Text passage Block Start

Black Raspberries Show Sweet Potential for Oral Cancer Prevention
Cancer researchers at The Ohio State University are optimistic about an ongoing study that examines the efficacy of black raspberries in preventing oral cancer in smokers.
Purnima Kumar, DDS, PhD, a professor in the College of Dentistry, has been studying the effects of smoking on oral health for a good portion of her career.
“The easiest thing is to tell someone to quit smoking, but we know that it’s very difficult to quit,” says Kumar, principal investigator for the black raspberry study. “So the alternative is to figure out a way to mitigate the harmful effects of smoking.”
Previously reported research at Ohio State shows that phytochemicals in black raspberries can protect smokers from oral disease and lower their risk for developing oral cancer. This particular study, which began in May 2017, is looking at how concentrated black raspberry components affect bacteria in the mouths of smokers.
“Your body is a series of ecosystems with lots of bacteria working in harmony,” Kumar says. “We know that smoking alters these bacterial communities and how the immune system perceives them.”
There are good bacteria and bad bacteria, she explains. The antioxidants in black raspberries inhibit the growth of pathogen (bad) bacteria.
“The mouth is very important. It’s the first point of entry to your entire body. This study uses one of the least invasive methods of testing,” Kumar says.
Ohio State incorporates a “Crops to Clinic” approach in many of its studies. In this instance, the College of Food, Agricultural and Environmental Sciences is turning black raspberries into a consumable (think tasty) drink, says Elizabeth Grainger, PhD, RDN, a clinical research nutritionist for The Ohio State University Comprehensive Cancer Center – Arthur G. James Cancer Hospital and Richard J. Solove Research Institute (OSUCCC – James).
“We know dietary patterns are important when it comes to disease prevention, and that consuming five to nine servings of fruits and vegetables a day is part of a recommended diet,” Grainger says. “Eating fresh black raspberries is a great idea, but there are many challenges with fresh berries in our large clinical trial, namely availability, volume, retention and appeal.”
Black raspberries are in season only a couple of weeks during summer, so availability and consistency become issues, Grainger says.
A person would need to consume one cup of black raspberries daily to obtain the equal concentration used in the study. To overcome this challenge, the fruit is freeze-dried and ground into a powder that can be used to make a safe food product that has a very consistent profile of nutrients.

Text passage Block End
Record excerpts Block Start

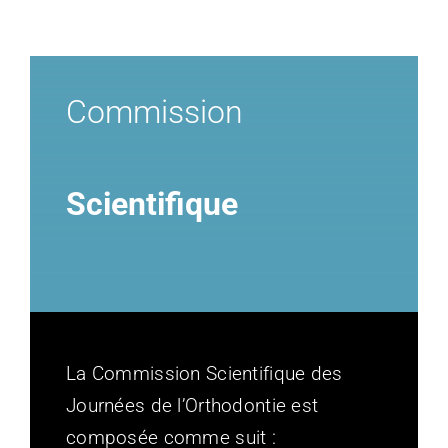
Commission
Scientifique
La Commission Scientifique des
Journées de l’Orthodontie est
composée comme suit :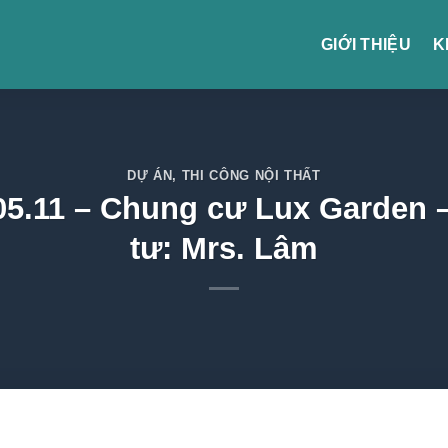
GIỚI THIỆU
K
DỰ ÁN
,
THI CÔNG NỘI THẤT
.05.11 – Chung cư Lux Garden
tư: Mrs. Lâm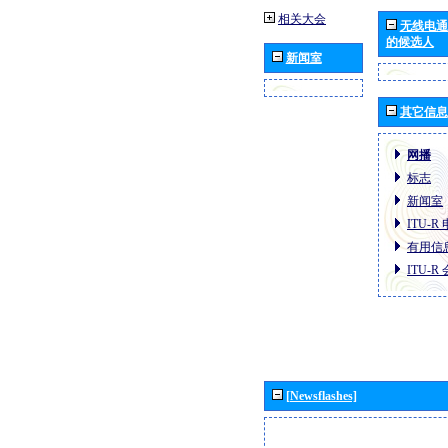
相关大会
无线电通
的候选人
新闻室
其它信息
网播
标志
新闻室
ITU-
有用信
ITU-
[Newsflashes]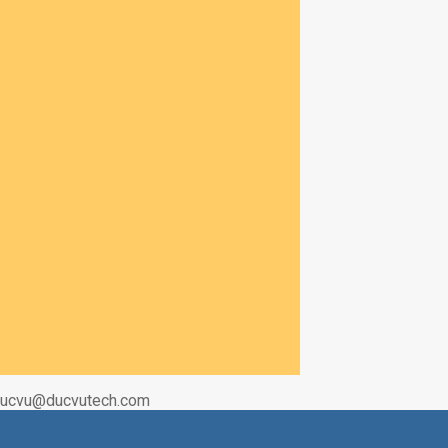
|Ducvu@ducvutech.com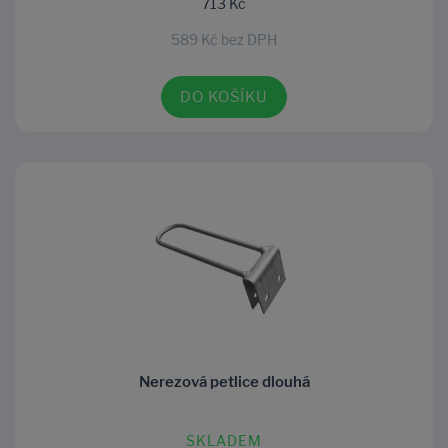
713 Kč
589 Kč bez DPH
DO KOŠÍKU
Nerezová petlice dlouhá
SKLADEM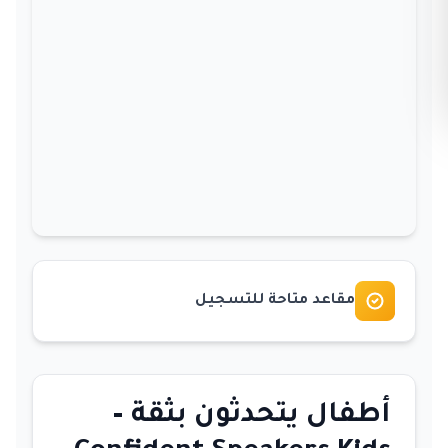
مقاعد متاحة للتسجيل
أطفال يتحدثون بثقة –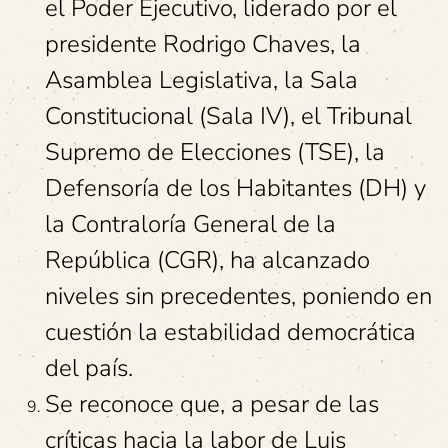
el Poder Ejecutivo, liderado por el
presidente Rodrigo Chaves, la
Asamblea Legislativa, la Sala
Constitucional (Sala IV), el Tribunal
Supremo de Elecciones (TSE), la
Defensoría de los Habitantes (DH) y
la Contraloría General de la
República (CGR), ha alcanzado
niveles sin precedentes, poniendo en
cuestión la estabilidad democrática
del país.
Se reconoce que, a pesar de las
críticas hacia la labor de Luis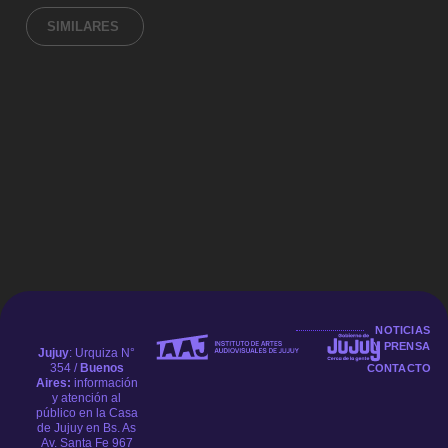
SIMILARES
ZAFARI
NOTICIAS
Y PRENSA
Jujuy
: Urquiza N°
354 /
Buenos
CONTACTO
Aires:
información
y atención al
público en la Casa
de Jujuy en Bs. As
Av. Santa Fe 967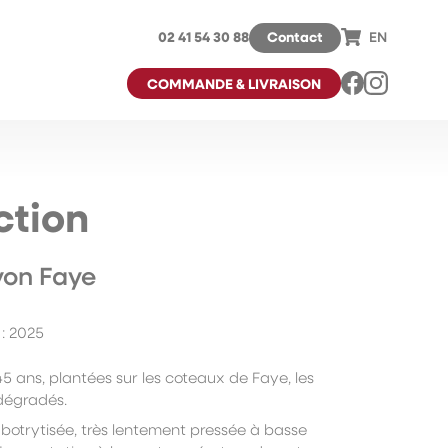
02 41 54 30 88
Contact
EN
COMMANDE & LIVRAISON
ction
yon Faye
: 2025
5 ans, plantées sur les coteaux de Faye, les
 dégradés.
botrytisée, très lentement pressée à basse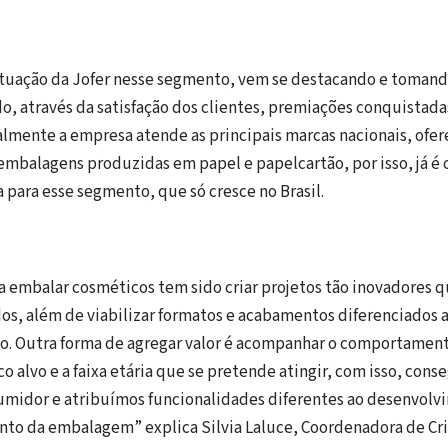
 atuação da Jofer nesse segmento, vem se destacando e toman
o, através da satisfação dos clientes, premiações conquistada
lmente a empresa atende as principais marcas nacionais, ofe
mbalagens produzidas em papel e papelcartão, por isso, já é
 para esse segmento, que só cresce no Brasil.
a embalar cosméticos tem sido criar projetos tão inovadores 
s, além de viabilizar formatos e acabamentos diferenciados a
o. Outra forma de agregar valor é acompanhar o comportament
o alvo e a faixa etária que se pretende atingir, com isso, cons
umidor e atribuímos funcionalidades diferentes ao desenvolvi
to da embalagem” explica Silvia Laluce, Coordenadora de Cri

Record excerpts Block End

* [Activity list]
[A] In the black raspberry article, what month and year did the study begin?
[B] Copy the black raspberry article between "Previously reported research" and "pathogen (bad) bacteria.", inclusive.
[C] Carry on writing the black raspberry article from its last sentence.
The records come from a different source than the black raspberry article.

* [Outputs in order]
[A] May 2017

[B]
Previously reported research at Ohio State shows that phytochemicals in black raspberries can protect smokers from oral disease and lower their risk for developing oral cancer. This particular study, which began in May 2017, is looking at how concentrated black raspberry components affect bacteria in the mouths of smokers.
“Your body is a series of ecosystems with lots of bacteria working in harmony,” Kumar says. “We know that smoking alters these bacterial communities and how the immune system perceives them.”
There are good bacteria and bad bacteria, she explains. The antioxidants in black raspberries inhibit the growth of pathogen (bad) bacteria.

[C]
The concentrate needs to stay in the mouth for maximum absorption. It takes only about six to eight seconds to chew and swallow, Kumar says. The black raspberry nectar used in the study contains a lot of pectin, which coats the inside of the mouth.
Smokers needed for clinical trial
Both smokers and non-smokers are participating in the current oral cancer prevention study. Participants are asked to drink the black raspberry concentrate, which is relative in size to a child’s juice box, once a day. For purposes of the study, some participants receive a placebo.
Two to three weeks after a person stops smoking, regenerative processes start to take place in the body, and it takes about three months for those changes to be completely stable, Kumar says. The study is following a similar timeline to see what effect the black raspberries have on oral health.
“Every day I see patients who smoke and ask them, ‘How can I help you?’” Kumar says. “Instead of performing surgery on someone who has oral disease, this study helps me find ways to prevent the disease.”
The OSUCCC – James is looking for more smokers to join the study, Grainger says.
What have the researchers learned so far? Kumar describes the findings as “futuristic science” that will be ongoing with unlimited potential for learning. “There are billions of data points, and our bioinformaticists are finding patterns in genes—both human and bacterial. We are continually sifting through the data.”
One observation researchers at the OSUCCC – James have made is that participants are reporting their gums don’t bleed (gingivitis) as much after drinking the concentrate.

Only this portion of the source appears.